Date of this Version

2004

Comments

Published by Elizabeth Neeley and Dennis Keefe in THE NEBRASKA LAWYER, NOVEMBER/DECEMBER 2004

Abstract

In 1993, the Spangenberg Group, a national research consulting firm from west Newton MA, conducted an extensive statewide study of indigent defense systems in Nebraska at the request of Nebraska’s Administrative Office of the Courts. Their report, The Indigent Defense System in Nebraska (December, 1993) includes numerous findings regarding Nebraska’s various systems of indigent defense (elected public defenders, contract public defenders and assigned counsel), indigent defense caseloads, funding issues, a review of Nebraska’s standards and guidelines for indigent defense, how counties handle capital cases, and more. The report also outlined numerous recommendations and steps that Nebraska should take to improve indigent defense.

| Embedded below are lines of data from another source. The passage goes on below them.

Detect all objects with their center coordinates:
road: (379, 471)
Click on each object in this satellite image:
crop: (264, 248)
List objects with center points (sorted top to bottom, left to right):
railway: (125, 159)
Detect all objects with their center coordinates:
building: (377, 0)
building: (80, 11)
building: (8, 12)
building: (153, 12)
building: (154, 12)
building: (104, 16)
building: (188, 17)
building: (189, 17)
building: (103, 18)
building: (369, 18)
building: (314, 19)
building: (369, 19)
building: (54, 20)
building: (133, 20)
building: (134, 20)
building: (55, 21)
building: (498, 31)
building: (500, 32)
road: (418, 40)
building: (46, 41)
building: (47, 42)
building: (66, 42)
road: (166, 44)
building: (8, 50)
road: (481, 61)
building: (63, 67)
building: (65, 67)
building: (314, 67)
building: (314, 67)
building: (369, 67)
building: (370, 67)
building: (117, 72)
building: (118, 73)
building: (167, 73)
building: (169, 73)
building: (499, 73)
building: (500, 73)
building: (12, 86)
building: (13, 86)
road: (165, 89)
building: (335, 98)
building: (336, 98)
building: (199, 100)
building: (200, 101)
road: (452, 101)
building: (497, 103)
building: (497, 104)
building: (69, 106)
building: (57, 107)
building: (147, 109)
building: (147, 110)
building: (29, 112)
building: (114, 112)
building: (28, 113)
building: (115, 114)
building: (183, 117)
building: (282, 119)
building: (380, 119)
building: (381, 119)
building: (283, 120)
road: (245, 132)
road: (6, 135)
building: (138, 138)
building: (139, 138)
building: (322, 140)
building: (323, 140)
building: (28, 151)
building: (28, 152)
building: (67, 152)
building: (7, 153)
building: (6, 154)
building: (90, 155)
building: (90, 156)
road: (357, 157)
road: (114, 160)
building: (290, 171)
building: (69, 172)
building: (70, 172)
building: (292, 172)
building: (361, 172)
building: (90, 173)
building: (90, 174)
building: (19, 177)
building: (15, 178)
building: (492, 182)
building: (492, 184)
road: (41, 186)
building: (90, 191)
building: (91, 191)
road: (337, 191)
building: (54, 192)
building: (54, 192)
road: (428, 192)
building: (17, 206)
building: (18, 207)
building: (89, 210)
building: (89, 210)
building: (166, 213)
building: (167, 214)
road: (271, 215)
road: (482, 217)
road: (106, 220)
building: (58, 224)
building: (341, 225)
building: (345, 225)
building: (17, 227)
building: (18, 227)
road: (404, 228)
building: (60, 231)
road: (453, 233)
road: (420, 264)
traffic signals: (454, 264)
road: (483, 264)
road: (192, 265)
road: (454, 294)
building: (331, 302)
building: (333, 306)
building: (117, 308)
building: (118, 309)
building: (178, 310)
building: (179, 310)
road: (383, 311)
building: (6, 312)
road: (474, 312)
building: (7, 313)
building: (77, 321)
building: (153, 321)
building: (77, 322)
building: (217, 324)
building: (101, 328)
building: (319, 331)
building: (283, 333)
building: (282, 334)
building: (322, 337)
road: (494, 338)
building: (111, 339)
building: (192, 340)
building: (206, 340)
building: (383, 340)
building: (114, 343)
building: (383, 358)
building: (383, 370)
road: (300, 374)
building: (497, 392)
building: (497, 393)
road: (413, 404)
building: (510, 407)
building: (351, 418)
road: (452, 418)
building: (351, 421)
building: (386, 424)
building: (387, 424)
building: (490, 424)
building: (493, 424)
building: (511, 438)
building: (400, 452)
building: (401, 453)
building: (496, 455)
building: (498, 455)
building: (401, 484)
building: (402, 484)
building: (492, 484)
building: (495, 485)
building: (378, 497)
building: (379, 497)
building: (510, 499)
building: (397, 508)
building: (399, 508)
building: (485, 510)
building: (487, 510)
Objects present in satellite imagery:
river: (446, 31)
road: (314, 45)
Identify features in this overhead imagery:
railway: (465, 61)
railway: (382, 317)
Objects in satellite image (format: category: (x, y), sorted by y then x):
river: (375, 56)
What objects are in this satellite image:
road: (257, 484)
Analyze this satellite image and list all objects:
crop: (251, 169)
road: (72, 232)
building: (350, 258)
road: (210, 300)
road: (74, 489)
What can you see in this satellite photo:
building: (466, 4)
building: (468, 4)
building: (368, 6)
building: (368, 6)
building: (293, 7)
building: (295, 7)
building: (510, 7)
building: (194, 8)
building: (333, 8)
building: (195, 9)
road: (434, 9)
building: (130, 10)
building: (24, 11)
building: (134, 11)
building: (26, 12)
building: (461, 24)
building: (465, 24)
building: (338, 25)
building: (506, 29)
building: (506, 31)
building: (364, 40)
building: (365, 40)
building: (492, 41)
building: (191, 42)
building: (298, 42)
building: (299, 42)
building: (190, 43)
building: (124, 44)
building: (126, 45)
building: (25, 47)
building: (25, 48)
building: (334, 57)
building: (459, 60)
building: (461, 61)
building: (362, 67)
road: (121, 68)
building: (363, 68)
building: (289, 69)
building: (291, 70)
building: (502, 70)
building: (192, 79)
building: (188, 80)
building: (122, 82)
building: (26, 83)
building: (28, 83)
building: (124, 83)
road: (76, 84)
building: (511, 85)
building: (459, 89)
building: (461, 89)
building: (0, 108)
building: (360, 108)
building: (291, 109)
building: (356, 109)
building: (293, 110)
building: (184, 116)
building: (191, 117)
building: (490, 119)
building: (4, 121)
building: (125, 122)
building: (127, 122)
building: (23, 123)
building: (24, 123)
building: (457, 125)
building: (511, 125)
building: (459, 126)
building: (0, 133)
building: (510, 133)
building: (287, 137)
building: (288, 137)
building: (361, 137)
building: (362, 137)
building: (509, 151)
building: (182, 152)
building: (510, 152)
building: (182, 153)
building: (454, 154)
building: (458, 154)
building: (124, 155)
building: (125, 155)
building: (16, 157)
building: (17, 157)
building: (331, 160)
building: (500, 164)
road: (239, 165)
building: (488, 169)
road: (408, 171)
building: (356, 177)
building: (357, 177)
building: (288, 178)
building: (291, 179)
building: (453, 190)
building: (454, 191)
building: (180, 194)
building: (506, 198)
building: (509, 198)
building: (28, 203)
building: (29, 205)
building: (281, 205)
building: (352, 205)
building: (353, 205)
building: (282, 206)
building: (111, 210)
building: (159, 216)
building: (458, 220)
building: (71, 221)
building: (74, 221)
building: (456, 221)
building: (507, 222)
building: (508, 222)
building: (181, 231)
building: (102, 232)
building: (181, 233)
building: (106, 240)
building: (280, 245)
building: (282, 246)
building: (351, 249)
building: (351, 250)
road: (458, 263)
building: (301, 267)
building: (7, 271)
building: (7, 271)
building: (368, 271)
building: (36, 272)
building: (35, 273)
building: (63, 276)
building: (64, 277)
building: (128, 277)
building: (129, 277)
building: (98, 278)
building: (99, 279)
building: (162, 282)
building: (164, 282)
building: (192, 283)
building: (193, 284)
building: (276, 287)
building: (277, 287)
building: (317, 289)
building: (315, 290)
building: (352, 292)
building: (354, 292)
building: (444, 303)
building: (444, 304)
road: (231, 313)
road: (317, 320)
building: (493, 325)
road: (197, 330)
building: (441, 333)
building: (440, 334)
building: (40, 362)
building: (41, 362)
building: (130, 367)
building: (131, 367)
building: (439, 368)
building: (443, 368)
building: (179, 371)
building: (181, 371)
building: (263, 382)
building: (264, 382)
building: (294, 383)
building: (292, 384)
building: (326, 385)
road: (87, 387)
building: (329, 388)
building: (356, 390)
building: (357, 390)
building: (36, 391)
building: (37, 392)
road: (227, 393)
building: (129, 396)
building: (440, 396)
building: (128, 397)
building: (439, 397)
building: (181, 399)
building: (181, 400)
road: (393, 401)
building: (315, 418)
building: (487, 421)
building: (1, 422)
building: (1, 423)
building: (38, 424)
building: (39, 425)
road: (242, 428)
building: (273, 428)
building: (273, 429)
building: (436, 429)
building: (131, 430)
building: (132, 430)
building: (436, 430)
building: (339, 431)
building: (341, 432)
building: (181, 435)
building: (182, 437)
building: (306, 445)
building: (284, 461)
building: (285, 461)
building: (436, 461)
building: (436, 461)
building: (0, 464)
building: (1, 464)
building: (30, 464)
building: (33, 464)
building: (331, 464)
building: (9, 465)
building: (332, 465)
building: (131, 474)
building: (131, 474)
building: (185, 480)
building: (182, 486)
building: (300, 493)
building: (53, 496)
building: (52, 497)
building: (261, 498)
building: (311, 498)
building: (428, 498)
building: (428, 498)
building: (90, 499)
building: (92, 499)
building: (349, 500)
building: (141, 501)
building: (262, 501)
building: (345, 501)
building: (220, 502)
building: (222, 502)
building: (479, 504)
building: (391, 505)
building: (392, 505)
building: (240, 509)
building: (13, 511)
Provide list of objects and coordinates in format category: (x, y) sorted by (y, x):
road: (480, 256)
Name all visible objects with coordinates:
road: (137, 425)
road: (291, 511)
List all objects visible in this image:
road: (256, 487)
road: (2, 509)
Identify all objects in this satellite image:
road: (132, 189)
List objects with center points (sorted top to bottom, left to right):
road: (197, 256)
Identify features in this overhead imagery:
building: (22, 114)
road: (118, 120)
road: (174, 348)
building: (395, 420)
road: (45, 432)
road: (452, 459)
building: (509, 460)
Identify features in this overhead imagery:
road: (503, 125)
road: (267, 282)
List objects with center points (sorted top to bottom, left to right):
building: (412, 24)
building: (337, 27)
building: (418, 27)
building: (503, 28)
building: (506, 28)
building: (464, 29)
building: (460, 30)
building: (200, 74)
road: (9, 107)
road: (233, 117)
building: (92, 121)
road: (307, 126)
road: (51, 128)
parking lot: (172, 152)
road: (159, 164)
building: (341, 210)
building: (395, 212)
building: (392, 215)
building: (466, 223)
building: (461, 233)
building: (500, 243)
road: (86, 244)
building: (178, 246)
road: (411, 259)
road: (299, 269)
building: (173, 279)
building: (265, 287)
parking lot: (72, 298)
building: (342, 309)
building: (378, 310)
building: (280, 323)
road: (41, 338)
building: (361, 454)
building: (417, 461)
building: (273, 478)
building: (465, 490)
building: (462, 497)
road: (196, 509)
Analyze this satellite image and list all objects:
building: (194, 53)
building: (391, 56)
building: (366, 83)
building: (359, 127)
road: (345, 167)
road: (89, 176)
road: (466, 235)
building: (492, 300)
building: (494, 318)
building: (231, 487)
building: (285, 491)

Renewed interest in Nebraska’s indigent defense system was raised in 2003. As part of their two-year investigation of racial and ethnic bias in Nebraska’s justice system, the Minority and Justice Task Force traveled to communities across Nebraska, soliciting testimony from the public on perceptions and experiences of racial and ethnic bias in the courts. One of the main concerns voiced at these public hearings was the quality of indigent defense services across the state of Nebraska. Because a higher percentage of minorities than whites are poor and thus unable to afford a private attorney, minorities are more likely than whites to need the services of a public defender or assigned counsel. The quality of the legal services provided by public defenders and assigned counsel, thereby affects how minorities, new immigrants and refugees perceive and are treated in the criminal justice system.